YOUR TASK: The job is to find each line in the entries holding the string "يمكنك" and copy that line.

Start of Block

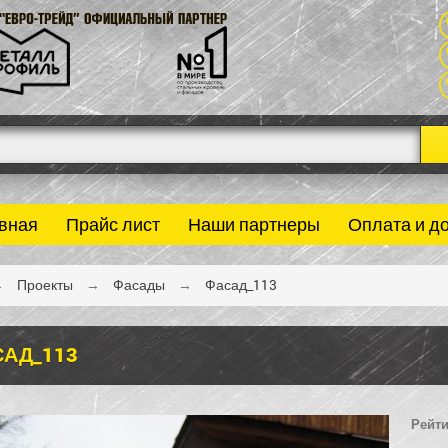
вная
Прайс лист
Наши партнеры
Оплата и д
→
Проекты
→
Фасады
→
Фасад_113
АД_113
Рейти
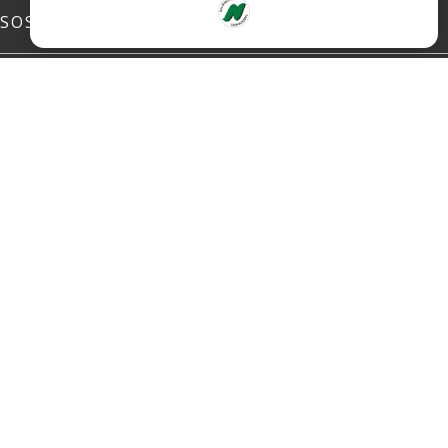
SOSIALE MEDIER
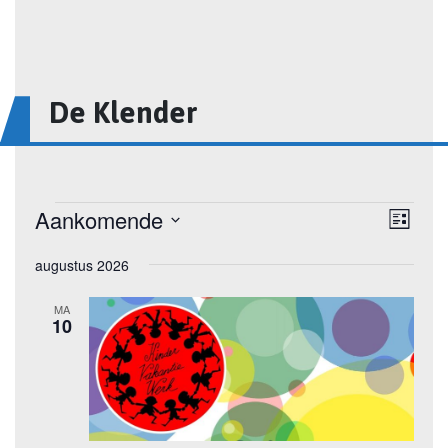
De Klender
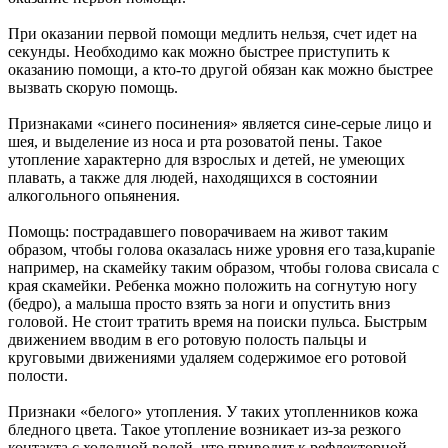
При оказании первой помощи медлить нельзя, счет идет на
секунды. Необходимо как можно быстрее приступить к
оказанию помощи, а кто-то другой обязан как можно быстрее
вызвать скорую помощь.
Признаками «синего посинения» является сине-серые лицо и
шея, и выделение из носа и рта розоватой пены. Такое
утопление характерно для взрослых и детей, не умеющих
плавать, а также для людей, находящихся в состоянии
алкогольного опьянения.
Помощь: пострадавшего поворачиваем на живот таким
образом, чтобы голова оказалась ниже уровня его таза,kupanie
например, на скамейку таким образом, чтобы голова свисала с
края скамейки. Ребенка можно положить на согнутую ногу
(бедро), а малыша просто взять за ноги и опустить вниз
головой. Не стоит тратить время на поиски пульса. Быстрым
движением вводим в его ротовую полость пальцы и
круговыми движениями удаляем содержимое его ротовой
полости.
Признаки «белого» утопления. У таких утопленников кожа
бледного цвета. Такое утопление возникает из-за резкого
контакта с холодной водой, что приводит к рефлекторной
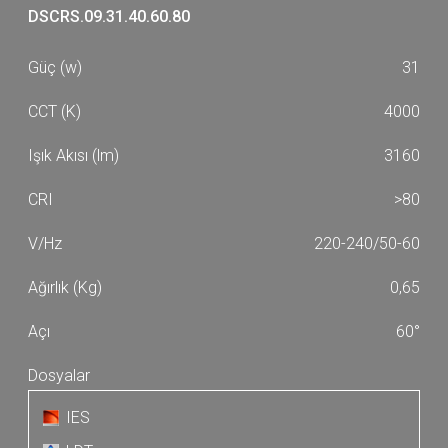
DSCRS.09.31.40.60.80
31
4000
3160
>80
220-240/50-60
0,65
60°
IES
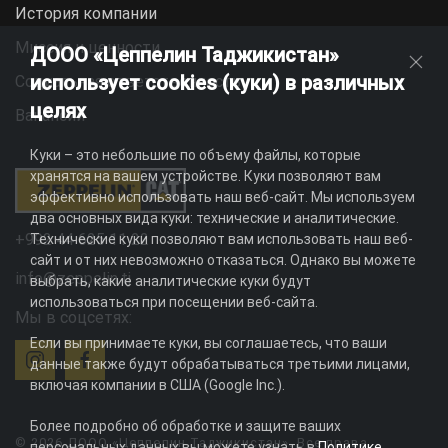
История компании
Миссия и ценности
ДООО «Цеппелин Таджикистан»
использует cookies (куки) в различных
Социальная ответственность
целях
Вакансии
Куки – это небольшие по объему файлы, которые
хранятся на вашем устройстве. Куки позволяют вам
эффективно использовать наш веб-сайт. Мы используем
два основных вида куки: технические и аналитические.
+992 44 625 11 22
Технические куки позволяют вам использовать наш веб-
сайт и от них невозможно отказаться. Однако вы можете
info@zeppelin.tj
выбрать, какие аналитические куки будут
использоваться при посещении веб-сайта.
Мы в соцсетях:
Если вы принимаете куки, вы соглашаетесь, что ваши
данные также будут обрабатываться третьими лицами,
включая компании в США (Google Inc.).
Более подробно об обработке и защите ваших
© 2026 ДООО «Цеппелин Таджикистан». Все права
персональных данных вы можете узнать в
Политике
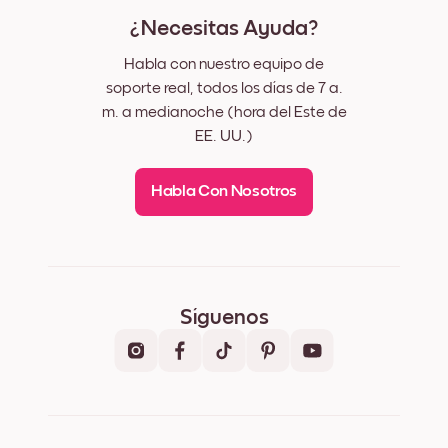
¿Necesitas Ayuda?
Habla con nuestro equipo de
soporte real, todos los días de 7 a.
m. a medianoche (hora del Este de
EE. UU.)
Habla Con Nosotros
Síguenos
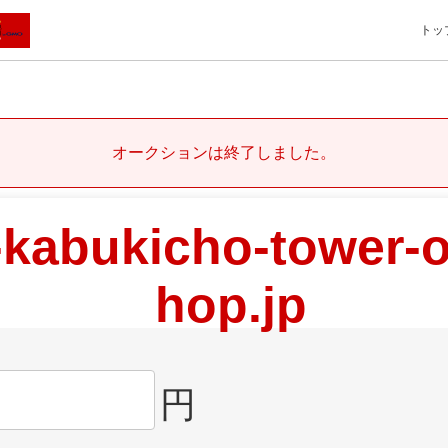
トッ
オークションは終了しました。
kabukicho-tower-of
hop.jp
円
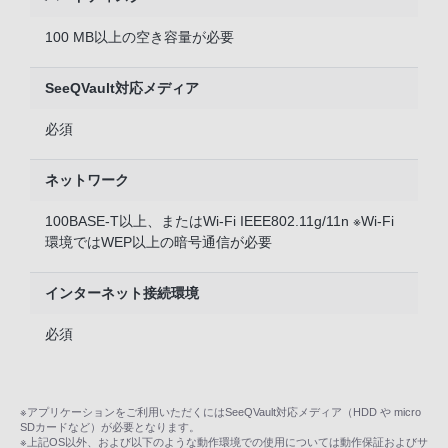
100 MB以上の空き容量が必要
SeeQVault対応メディア
必須
ネットワーク
100BASE-T以上、またはWi-Fi IEEE802.11g/11n ※Wi-Fi
環境ではWEP以上の暗号通信が必要
インターネット接続環境
必須
※アプリケーションをご利用いただくにはSeeQVault対応メディア（HDD や micro
SDカードなど）が必要となります。
※上記OS以外、および以下のような動作環境での使用については動作保証およびサ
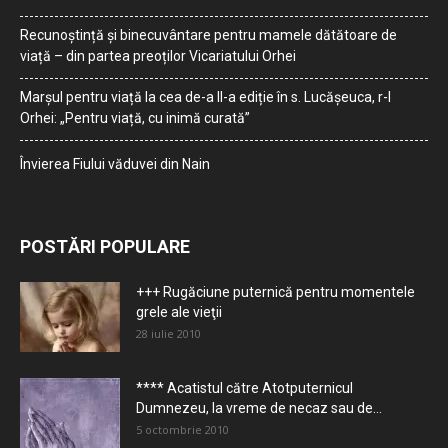
Recunoștință și binecuvântare pentru mamele dătătoare de
viață – din partea preoților Vicariatului Orhei
Marșul pentru viață la cea de-a II-a ediție în s. Lucășeuca, r-l
Orhei: „Pentru viață, cu inimă curată”
Învierea Fiului văduvei din Nain
POSTĂRI POPULARE
+++ Rugăciune puternică pentru momentele
grele ale vieţii
28 iulie 2010
**** Acatistul către Atotputernicul
Dumnezeu, la vreme de necaz sau de...
5 octombrie 2010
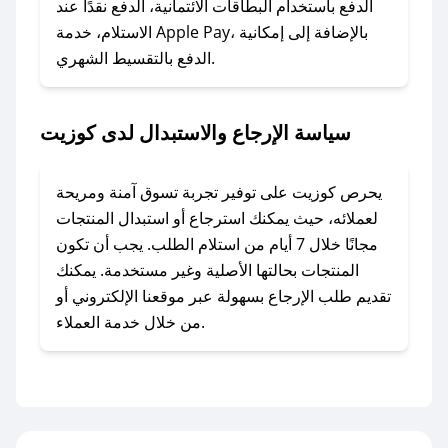
الدفع باستخدام البطاقات الائتمانية، الدفع نقدًا عند
### ماذا أفعل إذا لم أجد كود خصم لمتجري
الاستلام، خدمة Apple Pay، بالإضافة إلى إمكانية
الدفع بالتقسيط الشهري.
المفضل؟
في حال عدم توفر كوبونات لمتجرك المفضل، يمكنك
مراسلتنا مباشرة وسنعمل على توفير الكوبونات في
سياسة الإرجاع والاستبدال لدى كوزيت
أسرع وقت ممكن.
### كيف تحصل على كوبونات خصم حصرية من
يحرص كوزيت على توفير تجربة تسوق آمنة ومريحة
كوزيت؟
لعملائه، حيث يمكنك استرجاع أو استبدال المنتجات
للحصول على كوبونات وخصومات حصرية، قم بما
مجانًا خلال 7 أيام من استلام الطلب. يجب أن تكون
يلي:
المنتجات بحالتها الأصلية وغير مستخدمة. يمكنك
- اضغط على أيقونة متابعة لمتجر كوزيت في تطبيق
تقديم طلب الإرجاع بسهولة عبر موقعنا الإلكتروني أو
صحصح.
من خلال خدمة العملاء.
- تابع حسابنا الرسمي على تويتر وقم بتفعيل زر
التنبيهات.
- قم بتفعيل إشعارات تطبيق صحصح ليصلك كل
جديد.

End of Block

EXPECTED OUTPUT:
في حال عدم توفر كوبونات لمتجرك المفضل، يمكنك
لعملائه، حيث يمكنك استرجاع أو استبدال المنتجات
المنتجات بحالتها الأصلية وغير مستخدمة. يمكنك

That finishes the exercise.